Stay nearby for support, but don't take over.
Teach Them to Read Situations
Assertiveness isn't one-size-fits-all. Help them discern: - When is this worth speaking up about? - Who is safe to speak up to? - What's the best time and place? - What tone is appropriate?
Discuss Peer Pressure
As children get older, assertiveness becomes crucial for resisting peer pressure. Discuss scenarios:
"What would you do if friends wanted you to do something you knew was wrong?"
Practice saying no in various ways: "No thanks." "I don't want to." "I'm not into that." "My parents would kill me."
Model Assertiveness
Let them see you: - Express your needs clearly - Set boundaries respectfully - Handle conflict without aggression - Advocate for yourself and for them
Narrate what you're doing: "I'm going to tell the waiter that this isn't what I ordered. Watch how I do it politely."

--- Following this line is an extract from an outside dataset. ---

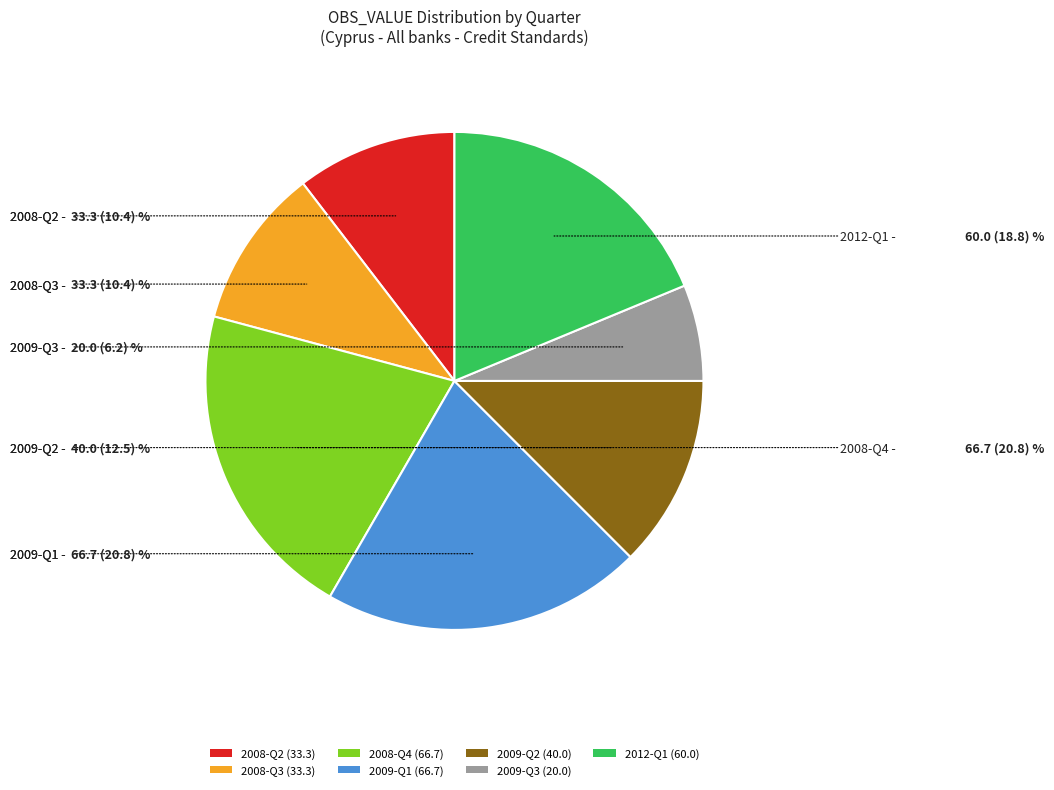

What is the ratio of the value at 2012-Q1 to the value at 2009-Q3?

3.0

When They're Too Assertive
Some children need to learn to dial it back—they're assertive to the point of rudeness or aggression.
For these children, teach: - Tone matters as much as words - Other people's feelings are also important - There's a difference between assertive and demanding - Listening is part of communication
The Goal
A child who can speak up for themselves is better equipped for life: for friendships, for school, for work, for relationships, for their own safety.
They won't get it right every time—none of us do. But with practice, they'll develop the confidence to express themselves clearly, set boundaries, and advocate for what they need.